HSIC’s Margin Performance
In the reported quarter, the gross profit totaled $1.02 billion, representing a 0.2% decrease year over year. The gross margin contracted 110 basis points (bps) to 31.4% due to a 5% rise in the cost of sales.
SG&A expenses declined 0.4% to $778 million in the quarter under review. The adjusted operating profit was $238 million, up 0.4% year over year. The adjusted operating margin contracted 21 bps year over year to 7.3%.
Liquidity Position of HSIC
Henry Schein exited the second quarter of 2025 with cash and cash equivalents of $145 million compared with $127 million at the end of the first quarter.
Henry Schein, Inc. Price, Consensus and EPS Surprise
Henry Schein, Inc. price-consensus-eps-surprise-chart | Henry Schein, Inc. Quote
Cumulative net cash provided by operating activities at the end of the second quarter was $157 million, down from the year-ago figure of $493 million.
During the reported quarter, HSIC repurchased nearly 3.7 million shares of its common stock at an average price of $70.88 per share for a total of approximately $259 million. The company had approximately $432 million authorized and available for future stock repurchases as of the end of the second quarter.
HSIC’s 2025 Guidance
The company maintained its adjusted EPS forecast in the range of $4.80-$4.94 for the year. The figure indicates 1-4% growth from the reported figure of 2024. The Zacks Consensus Estimate for the metric is currently pegged at $4.85 per share.
Projected revenue growth for 2025 also remains unchanged at nearly 2-4% compared with the year-ago figure. The Zacks Consensus Estimate for revenues is currently pegged at $12.96 billion.
Our Take on HSIC
Henry Schein missed on earnings but beat revenues in the second quarter of 2025. The bottom line was also down slightly on a year-over-year basis. The contraction of both the margins is discouraging.
On a promising note, the company has entered the second quarter with solid momentum, reflecting confidence in its core business fundamentals. Henry Schein is advancing its BOLD+1 Strategic Plan, which has been refreshed for 2025 to 2027. The plan is focused on growing the distribution business through increasing operational efficiency and enhancing customer experience, growing the dental and medical specialty businesses and corporate brand products, and further developing its digital footprint and digital solutions.
HSIC’s Zacks Rank & Key Picks
HSIC currently carries a Zacks Rank #3 (Hold).
Some better-ranked stocks from the broader medical space are Boston Scientific (BSX - Free Report) , Cardinal Health (CAH - Free Report) and Cencora (COR - Free Report) .
Boston Scientific, carrying a Zacks Rank #2 (Buy) at present, reported a second-quarter 2025 adjusted EPS of 75 cents, which beat the Zacks Consensus Estimate by 4.2%. You can see the complete list of today’s Zacks #1 Rank (Strong Buy) stocks here.
Revenues of $5.06 billion topped the Zacks Consensus Estimate by 2.3%. BSX has a long-term earnings growth rate of 14% compared with the industry’s 14.2%.

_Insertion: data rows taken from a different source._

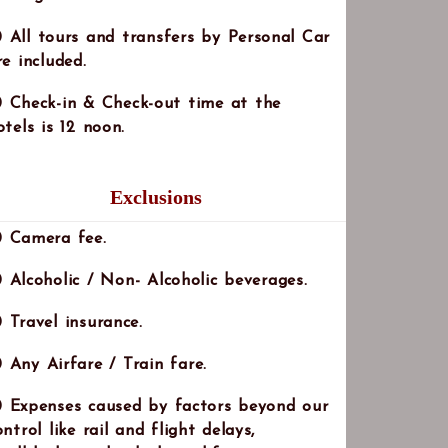
All tours and transfers by Personal Car
re included.
Check-in & Check-out time at the
otels is 12 noon.
Exclusions
Note:
Camera fee.
Alcoholic / Non- Alcoholic beverages.
Travel insurance.
Any Airfare / Train fare.
Expenses caused by factors beyond our
ontrol like rail and flight delays,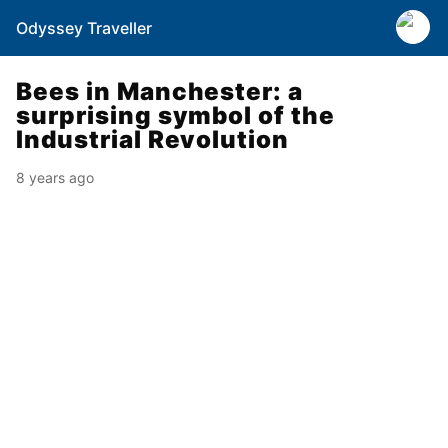
Odyssey Traveller
Bees in Manchester: a
surprising symbol of the
Industrial Revolution
8 years ago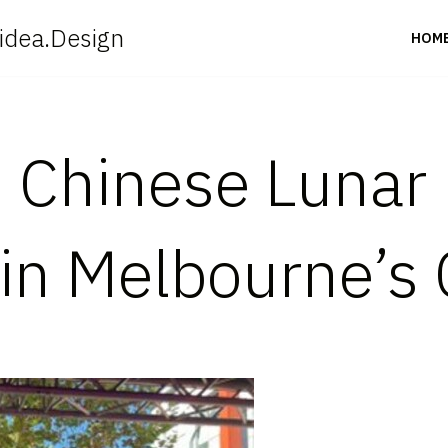
idea.Design
HOM
: Chinese Lunar
 in Melbourne’s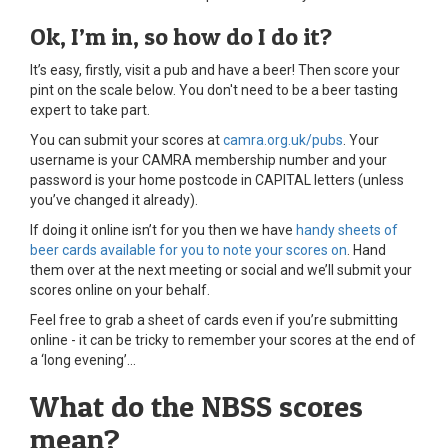
Ok, I’m in, so how do I do it?
It’s easy, firstly, visit a pub and have a beer! Then score your
pint on the scale below. You don't need to be a beer tasting
expert to take part.
You can submit your scores at
camra.org.uk/pubs
. Your
username is your CAMRA membership number and your
password is your home postcode in CAPITAL letters (unless
you’ve changed it already).
If doing it online isn’t for you then we have
handy sheets of
beer cards available for you to note your scores on
. Hand
them over at the next meeting or social and we’ll submit your
scores online on your behalf.
Feel free to grab a sheet of cards even if you’re submitting
online - it can be tricky to remember your scores at the end of
a ‘long evening’...
What do the NBSS scores
mean?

Cardinal Health, carrying a Zacks Rank #2 at present, posted third-quarter fiscal 2025 adjusted EPS of $2.35, which exceeded the Zacks Consensus Estimate by 9.3%. Revenues of $54.88 billion missed the Zacks Consensus Estimate by 0.3%.

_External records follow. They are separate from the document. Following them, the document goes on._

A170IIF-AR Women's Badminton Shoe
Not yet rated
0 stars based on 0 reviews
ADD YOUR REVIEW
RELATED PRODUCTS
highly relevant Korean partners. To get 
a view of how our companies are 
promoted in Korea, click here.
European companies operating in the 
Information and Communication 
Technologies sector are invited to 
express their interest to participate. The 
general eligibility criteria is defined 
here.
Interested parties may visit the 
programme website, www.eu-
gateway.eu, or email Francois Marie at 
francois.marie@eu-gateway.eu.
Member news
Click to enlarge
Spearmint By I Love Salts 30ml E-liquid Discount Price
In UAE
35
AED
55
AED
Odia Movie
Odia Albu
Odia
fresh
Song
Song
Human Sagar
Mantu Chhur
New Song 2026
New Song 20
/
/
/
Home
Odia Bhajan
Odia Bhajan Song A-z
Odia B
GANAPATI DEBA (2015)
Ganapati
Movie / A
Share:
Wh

CAH has an estimated long-term earnings growth rate of 10.9% compared with the industry’s 9.9%.
Cencora currently carries a Zacks Rank #2. The Zacks Consensus Estimate for third-quarter fiscal 2025 adjusted EPS is currently pegged at $3.78 and the same for revenues is pinned at $80.33 billion.
Cencora has an estimated long-term growth rate of 12.8%. COR’s earnings yield of 5.4% compares favorably with the industry’s 4.1%.